A policeman rests in Kiev (Picture: 2004)
Last year tensions threatened to boil over into violence
A year after Ukraine's "Orange Revolution" swept Viktor Yushchenko into power new evidence has come to light about how tense the stand-off really was.

Former officers of Ukraine's secret service, the SBU, told the BBC that bloodshed had been avoided at the last minute.

They said fully armed troops were first ordered to confront the demonstrators in Kiev's Independence Square but were then dramatically told to go back to barracks 20 minutes later.

The then SBU head, Gen Ihor Smeshko, for the first time went public, saying that civil war had been avoided only after intense negotiations between representatives of the old cabinet of President Leonid Kuchma, key figures in the opposition and several ambassadors.

Gen Smeshko said he had had to give a personal pledge that government buildings would not be seized by the demonstrators, and only after this the troops were ordered to withdraw by Ukraine's interior minister.

"There were hot heads on both sides who would stop at nothing in order to seize power," Gen Smeshko said.

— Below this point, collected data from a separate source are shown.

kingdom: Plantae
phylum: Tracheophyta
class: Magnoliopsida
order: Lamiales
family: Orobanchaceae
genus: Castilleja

He added that the biggest threat was not in some extremist groups trying to seize or buy weapons, but in the real possibility of the conflict between supporters of Mr Yushchenko and then Prime Minister Viktor Yanukovych spilling into the army and security services.

New political test

A year after those dramatic events and just four months before parliamentary elections, the party of the defeated Mr Yanukovych is leading in some opinion polls.

From left to right: Ukraine's former President Leonid Kuchma, Russian President Vladimir Putin and Ukraine's former PM Viktor Yanukovych
Russia showed strong support for Mr Yanukovych (right) before the poll

Splits in the administration between President Yushchenko and the charismatic former Prime Minister Yulia Tymoshenko are destroying their ratings and give Mr Yanukovych a chance to lead the government after the May poll.

Officials close to Mr Yanukovych have privately told the BBC that he is talking to the president every week.

Mr Yushchenko's chief-of-staff does not deny this, but says it is normal practice.

All these revelations will dismay not only supporters of the "Orange Revolution" but also numerous pundits in Ukraine and in the West, who had dismissed Mr Yanukovych after he dramatically lost the vote last year.

Once again, Ukraine is unfinished business and the ability of Ukrainians to reach a compromise and avoid confrontation is going through a serious test.

As campaigning gets under way again the country of 48 million remains deeply split.